■ What is needed: Can you repeat, word for word, the lines below from the one containing "yester, 15% Spandex" through the last line, including both ends?
================================
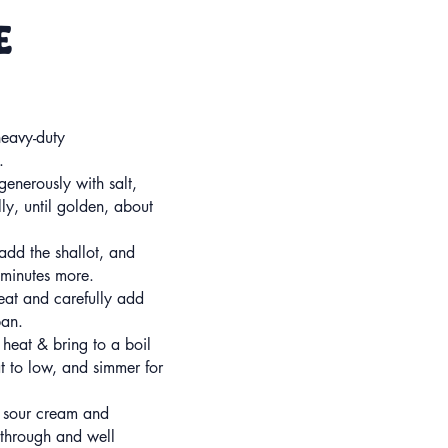
ce
heavy-duty
.
enerously with salt,
ly, until golden, about
add the shallot, and
 minutes more.
heat and carefully add
pan.
 heat & bring to a boil
t to low, and simmer for
 sour cream and
d through and well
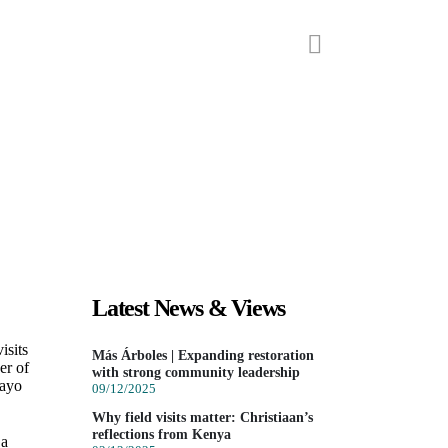
ts
Our partners
News
 CORPOCAMPO IN COLOMBIA
Latest News & Views
isits
Más Árboles | Expanding restoration
er of
with strong community leadership
mayo
09/12/2025
Why field visits matter: Christiaan’s
reflections from Kenya
 a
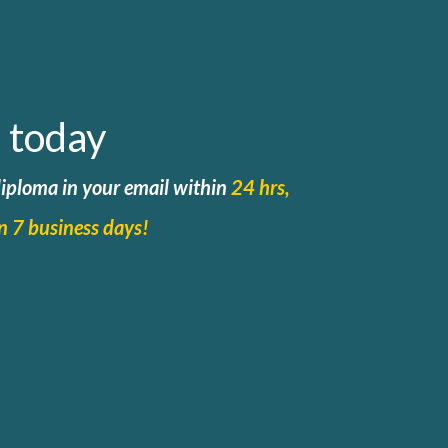
 today
 diploma in your email within
24 hrs,
in 7 business days!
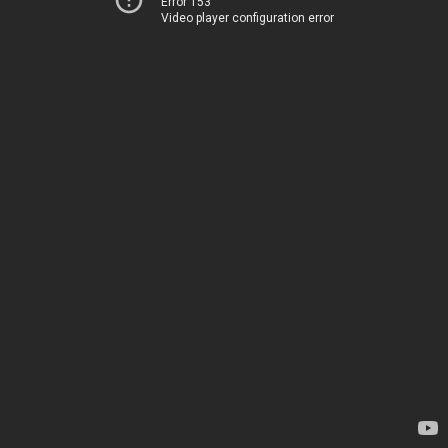
Error 153
Video player configuration error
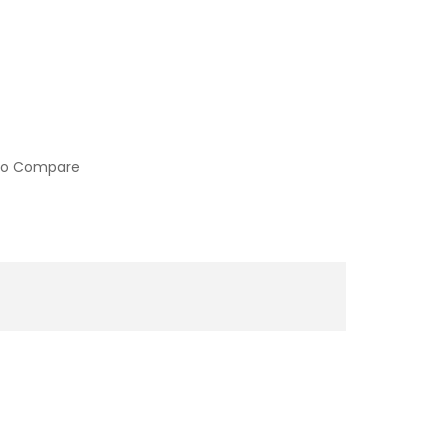
to Compare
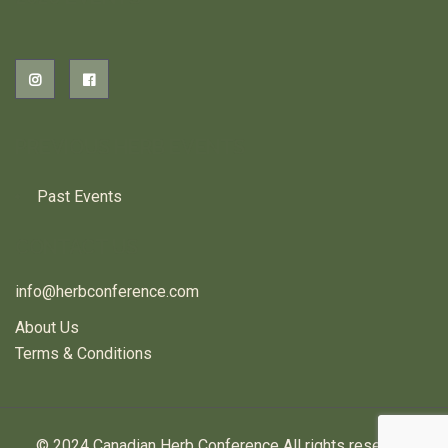
PREVIOUS HERB EVENTS
Past Events
CONTACT US
info@herbconference.com
About Us
Terms & Conditions
© 2024 Canadian Herb Conference All rights reserved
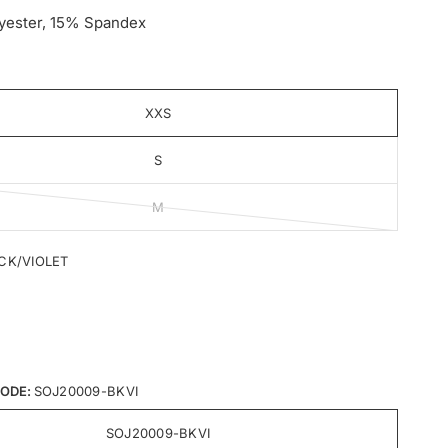
yester, 15% Spandex
XXS
S
M
CK/VIOLET
ODE:
SOJ20009-BKVI
SOJ20009-BKVI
================================
■ Answer to this task:
yester, 15% Spandex
XXS
S
M
CK/VIOLET
ODE:
SOJ20009-BKVI
SOJ20009-BKVI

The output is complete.